Veranstaltungen werden oft abgesagt, wenn die Hallen halb voll sind. Für Bands, die sich ihr Publikum noch mit Live-Auftritten verdienen müssen, ist dies ein Platzregen. Denn sie sind auf Einnahmen aus Touren angewiesen. Ein Sprecher des Veranstalters Hawel: „Streaming-Dienste sind eher eine Visitenkarte, stellen aber für die meisten Darsteller keine nennenswerte Einnahmequelle dar.“
Allerdings lohnt es sich für sie in letzter Zeit immer weniger, auf Tour zu gehen – vor allem, wenn sie abgesagte Konzerte 2020 und 2021 nachholen. Dann kann es passieren, dass Sie, obwohl das Haus gut verkauft wurde, immer noch mit einem großen Verlust herauskommen.

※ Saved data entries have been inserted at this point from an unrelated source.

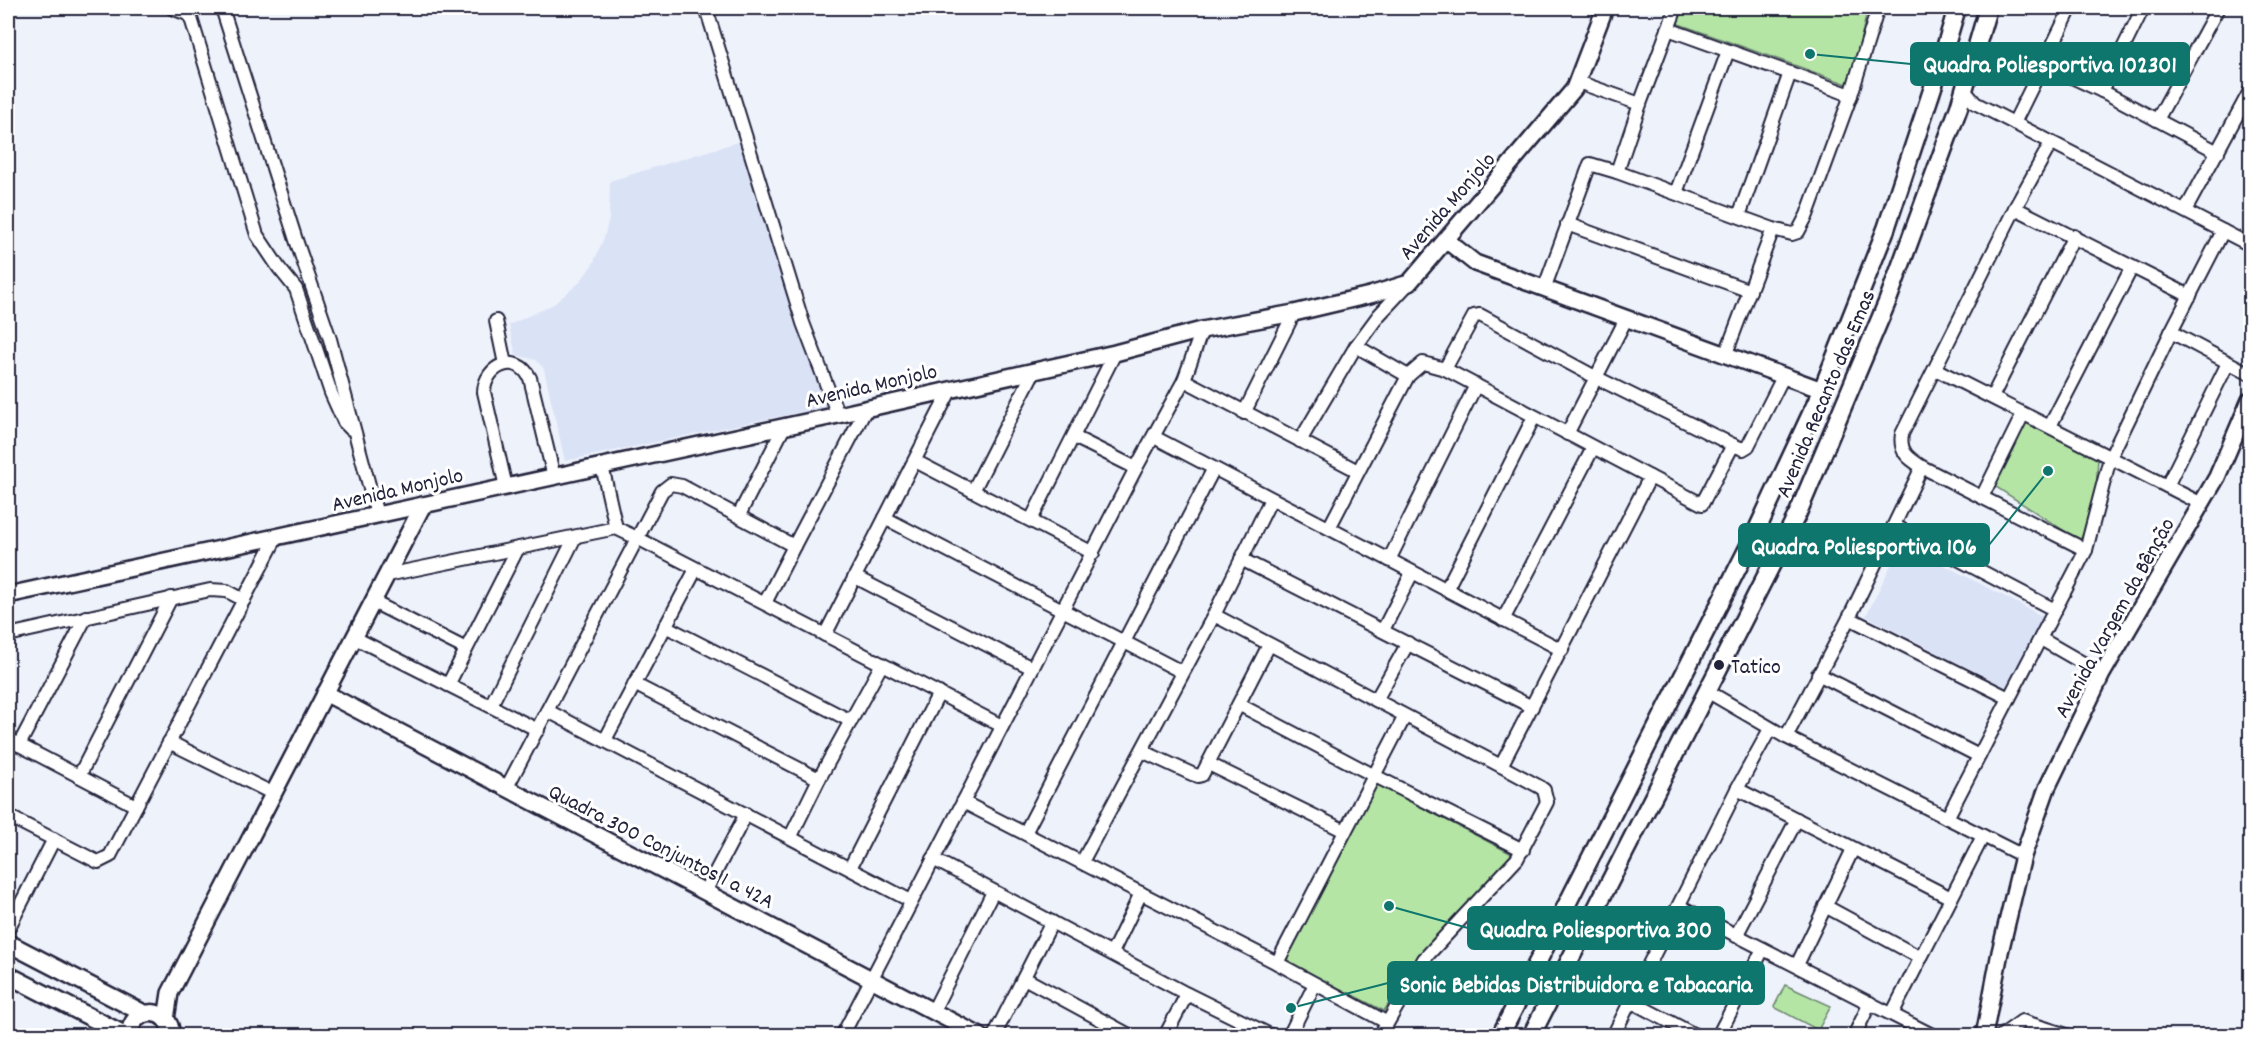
<svg xmlns="http://www.w3.org/2000/svg" width="2258" height="1043" viewBox="0 0 2258 1043" font-family="Dekko,sans-serif">
<rect width="100%" height="100%" fill="#eef2fb"/>
<filter id="ink" filterUnits="userSpaceOnUse"><feTurbulence type="fractalNoise" baseFrequency=".0167" numOctaves="2"/><feDisplacementMap in="SourceGraphic" scale="12" xChannelSelector="R" yChannelSelector="G"/><feConvolveMatrix kernelMatrix="1 2 1 2 8 2 1 2 1" color-interpolation-filters="sRGB"/></filter>
<g filter="url(#ink)">
<g fill="#dae2f6">
<polygon points="744,140 829,406 565,461 544,369 536,360 516,355 509,325 554,304 579,283 593,264 604,238 609,219 610,181"/>
<polygon points="1902,543 2044,617 2008,688 1866,616"/>
</g>
<g fill="#b4e5a5" stroke="#6b8470" stroke-width="1.5">
<polygon points="1682,8 1868,8 1850,85 1676,23"/>
<polygon points="2025,419 2098,458 2095,506 2080,541 1993,485"/>
<polygon points="1377,784 1512,854 1419,957 1384,1011 1283,960"/>
<polygon points="1785,985 1831,1006 1818,1030 1774,1007"/>
</g>
<g fill="none" stroke-linecap="round" stroke-linejoin="round">
<defs>
<g id="minor">
<polyline points="172,8 190,15 257,235 279,268 296,289 331,393 344,422 351,429"/>
<polyline points="222,8 296,240 330,339 377,515"/>
<polyline points="706,8 803,323 838,415"/>
<polyline points="1668,29 1851,95"/>
<polyline points="2044,64 2102,91 2218,152"/>
<polyline points="1578,82 1640,104"/>
<polyline points="1964,90 1975,103 2250,245"/>
<polyline points="2102,91 2143,8"/>
<polyline points="2157,120 2218,8"/>
<polyline points="2014,123 2071,8"/>
<path d="M2051 143 2015 208 1902 434C1899 452 1908 458 1922 467L2086 550"/>
<polyline points="1617,172 1640,104 1676,8"/>
<polyline points="1676,193 1728,51"/>
<polyline points="2015,208 2190,296"/>
<polyline points="2185,211 2250,91"/>
<polyline points="1739,216 1790,73"/>
<polyline points="1567,224 1750,291"/>
<polyline points="1544,289 1590,164 1617,172 1773,229 1792,234 1798,232 1807,215 1851,95 1878,8"/>
<polyline points="496,321 505,364"/>
<polyline points="2171,332 2250,374"/>
<polyline points="1356,346 1408,376"/>
<polyline points="1725,356 1773,229"/>
<polyline points="1445,369 1474,316 1480,315 1597,378 1733,445"/>
<polyline points="1935,369 2202,504"/>
<polyline points="1184,380 1358,471"/>
<polyline points="1992,397 2074,236"/>
<polyline points="1244,413 1294,313"/>
<polyline points="2050,426 2132,267"/>
<polyline points="1567,434 1626,319"/>
<polyline points="1074,437 1136,468"/>
<polyline points="1154,437 1562,650"/>
<polyline points="1300,441 1356,346 1379,315 1409,283"/>
<polyline points="915,461 1093,553"/>
<polyline points="602,466 616,528"/>
<polyline points="2167,486 2228,363"/>
<path d="M506 487 484 392C485 365 517 352 530 378L554 477"/>
<polyline points="973,491 1034,371"/>
<polyline points="1982,497 2023,414"/>
<polyline points="739,515 784,427"/>
<polyline points="885,518 1182,672"/>
<polyline points="1031,520 1115,353"/>
<polyline points="1895,526 2055,610"/>
<polyline points="1329,528 1408,376 1423,363 1445,369 1650,477"/>
<polyline points="794,546 866,409"/>
<polyline points="1241,559 1532,707"/>
<polyline points="1389,560 1476,385"/>
<polyline points="387,575 616,528 637,538 1002,726"/>
<polyline points="855,577 1032,668"/>
<polyline points="1446,590 1534,417"/>
<polyline points="373,602 466,649"/>
<polyline points="1214,615 1501,766"/>
<polyline points="1849,618 2009,698"/>
<polyline points="1503,620 1593,448"/>
<polyline points="665,626 851,721"/>
<polyline points="1383,630 1412,573"/>
<polyline points="8,635 210,590 227,591 244,600"/>
<polyline points="825,635 951,389"/>
<polyline points="355,638 538,730"/>
<polyline points="2041,639 2102,674"/>
<polyline points="1818,674 1979,756"/>
<polyline points="634,684 819,779"/>
<polyline points="448,685 518,548"/>
<polyline points="1707,691 1786,737 2023,856"/>
<polyline points="1376,700 1408,643"/>
<polyline points="491,705 575,537"/>
<polyline points="1240,705 1373,775 1523,850"/>
<polyline points="548,711 911,901"/>
<polyline points="1786,737 1849,618 1922,467"/>
<polyline points="8,739 136,806"/>
<polyline points="605,740 696,569"/>
<polyline points="169,742 274,794"/>
<polyline points="19,745 86,617"/>
<polyline points="1142,751 1192,774 1198,776 1202,775 1269,645"/>
<polyline points="1209,764 1345,831"/>
<polyline points="79,776 171,598"/>
<polyline points="506,789 662,491 671,484 682,486 794,546 765,603"/>
<polyline points="1737,789 1951,898"/>
<polyline points="963,802 1277,963 1386,1022"/>
<polyline points="8,816 98,862 110,856 276,538"/>
<polyline points="1947,818 2086,550 2110,458 2171,332 2223,231"/>
<polyline points="1025,833 1213,470"/>
<polyline points="791,836 819,779 882,664"/>
<polyline points="933,859 1187,994 1272,1036"/>
<polyline points="1082,862 1214,615 1271,499"/>
<polyline points="850,868 939,693"/>
<polyline points="705,892 746,814"/>
<polyline points="1679,906 1934,1036"/>
<polyline points="1825,906 1921,958"/>
<polyline points="8,929 54,839"/>
<polyline points="1736,936 1797,819"/>
<polyline points="1112,953 1141,893"/>
<polyline points="1277,963 1405,716"/>
<polyline points="1797,965 1853,849"/>
<polyline points="1024,978 1131,1036"/>
<polyline points="1630,1001 1697,1036"/>
<polyline points="933,1011 993,892"/>
<polyline points="1892,1014 1983,836"/>
<polyline points="842,1036 1136,468 1184,380 1202,330"/>
<polyline points="994,1036 1052,922"/>
<polyline points="1165,1036 1187,994"/>
<polyline points="1289,1036 1315,984"/>
<polyline points="1380,1036 1424,959 1517,859 1547,802 1544,790 1540,787 1501,766 1650,477 1702,504 1733,445 1743,449 1748,446 1783,377"/>
<polyline points="1613,1036 1737,789 1770,729"/>
<polyline points="1718,1036 1763,949"/>
<polyline points="1854,1036 1870,1003"/>
<polyline points="2001,1036 2022,1021 2070,1036"/>
</g>
<g id="tertiary">
<polyline points="1446,240 1475,263 1822,390"/>
<polyline points="8,595 838,415 1115,353 1202,330 1294,313 1370,295 1409,283 1574,89 1605,8"/>
<polyline points="325,693 980,1036"/>
<polyline points="166,1019 170,993 423,505"/>
<polyline points="1984,1036 2000,952 2023,856 2047,788 2102,674 2217,477 2250,400"/>
</g>
<g id="secondary">
<polyline points="8,943 143,1013"/>
<polyline points="8,975 127,1036"/>
<path d="M130 1036C129 1006 172 1005 171 1036"/>
<polyline points="1500,1036 1755,534 1822,390 1886,229 1936,78 1957,8"/>
<polyline points="1531,1036 1798,513 1888,300 1959,107 1988,8"/>
</g>
</defs>
<use href="#minor" stroke="#22223b" stroke-width="16"/>
<use href="#tertiary" stroke="#22223b" stroke-width="20"/>
<use href="#secondary" stroke="#22223b" stroke-width="21"/>
<use href="#minor" stroke="#fff" stroke-width="12"/>
<use href="#tertiary" stroke="#fff" stroke-width="15"/>
<use href="#secondary" stroke="#fff" stroke-width="16"/>
</g>
</g>
<circle fill="#22223b" stroke="#fff" stroke-width="2" cx="1719" cy="665" r="6"/>
<g text-anchor="middle" stroke-width="6" stroke-linejoin="round" paint-order="stroke">
<g font-size="22" fill="#22223b" stroke="#fff">
<text transform="translate(1446 205) rotate(-49)" y="8">Avenida Monjolo</text>
<text transform="translate(871 384) rotate(-13)" y="8">Avenida Monjolo</text>
<text transform="translate(1824 393) rotate(-67)" y="8">Avenida Recanto das Emas</text>
<text transform="translate(397 488) rotate(-13)" y="8">Avenida Monjolo</text>
<text transform="translate(2113 617) rotate(-61)" y="8">Avenida Vargem da Bênção</text>
<text transform="translate(662 845) rotate(27)" y="8">Quadra 300 Conjuntos 1 a 42A</text>
</g>
<g font-size="22" fill="#22223b" stroke="#fff" text-anchor="start">
<text x="1731" y="673">Tatico</text>
</g>
</g>
<path fill="none" stroke="#0f766e" stroke-width="2" d="M1810 54L1911 64M2048 471L1989 545M1389 906L1468 928M1291 1008L1388 983"/>
<g fill="#0f766e" stroke="#fff" stroke-width="2">
<circle cx="1810" cy="54" r="6"/>
<circle cx="2048" cy="471" r="6"/>
<circle cx="1389" cy="906" r="6"/>
<circle cx="1291" cy="1008" r="6"/>
</g>
<g fill="#0f766e" stroke="#0f766e" stroke-width="2">
<rect x="1911" y="43" width="278" height="42" rx="6"/>
<rect x="1739" y="524" width="250" height="42" rx="6"/>
<rect x="1468" y="907" width="256" height="42" rx="6"/>
<rect x="1388" y="962" width="376" height="42" rx="6"/>
</g>
<g font-size="24" text-anchor="middle" font-weight="bold" fill="#fff">
<text x="2050" y="72">Quadra Poliesportiva 102301</text>
<text x="1864" y="554">Quadra Poliesportiva 106</text>
<text x="1596" y="937">Quadra Poliesportiva 300</text>
<text x="1576" y="992">Sonic Bebidas Distribuidora e Tabacaria</text>
</g>
<rect width="2258" height="1043" fill="none" stroke="#fff" stroke-width="30"/>
<rect x="15" y="15" width="2228" height="1013" fill="none" stroke="#22223b" stroke-width="2" filter="url(#ink)"/>
</svg>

Der Präsident des Vereins Michow: „Die Preise dieser Tickets wurden nach der Kostensituation 2019 kalkuliert. Wir alle wissen, wie dramatisch alle Kosten, insbesondere Servicekosten, seitdem gestiegen sind. Und das gilt nicht nur für das Personal, sondern für alle Veranstaltungskosten.“
“Die meisten Leute kommen nicht zurück”
Und es fehlt auch an Personal, was die Branche ebenfalls enorm ausbremst. Selbst ausverkaufte Konzerte würden abgesagt, weil jetzt einfach kein Personal mehr da sei, sagte die Hamburger Musikmanagerin Salome Agyekum. Viele Männer und Frauen, die vor, auf und hinter der Bühne gearbeitet haben, haben sich aufgrund der Corona-bedingten Unberechenbarkeit neue Jobs gesucht. “Die meisten Leute kommen nicht zurück”, sagte Agyekum. Vor wenigen Tagen half sie bei der Organisation eines kostenlosen Streaming-Benefizkonzerts „All Hands on Deck“ in Hamburg, um die Mängel aufzuzeigen.
Stars wie Clueso, Zoe Wees, Alvaro Soler, Jeanette Biedermann, Beatrice Egli, Lina und viele andere nutzten ihre Auftritte, um auf den enormen Nachwuchsmangel in der Branche aufmerksam zu machen. Daher werden dringend musikbegeisterte Menschen gesucht, die sich für diesen Beruf interessieren.
Da all diese vor allem durch die Corona-Pandemie verursachten Probleme auch in den kommenden Monaten relevant bleiben werden, erhofft sich die Branche nicht nur vorab bessere Umsätze und eine größere Mitarbeiterzahl. Auch staatliche Hilfen seien weiterhin wichtig, so Verbandspräsident Michow. „Leider sind viele Kulturveranstalter immer noch auf staatliche Hilfen angewiesen.
Bis 2019 hat sich die Branche nie um Fördergelder bemüht, jetzt wird sie sich ohne das 2021 geschaffene Förderprogramm New Start Culture für Live-Konzerte nicht so schnell erholen. Für 2023 erwartet Michow ein weiteres sehr schwieriges Jahr für die Kulturveranstaltungsbranche. “Wenn nicht das Schwierigste”.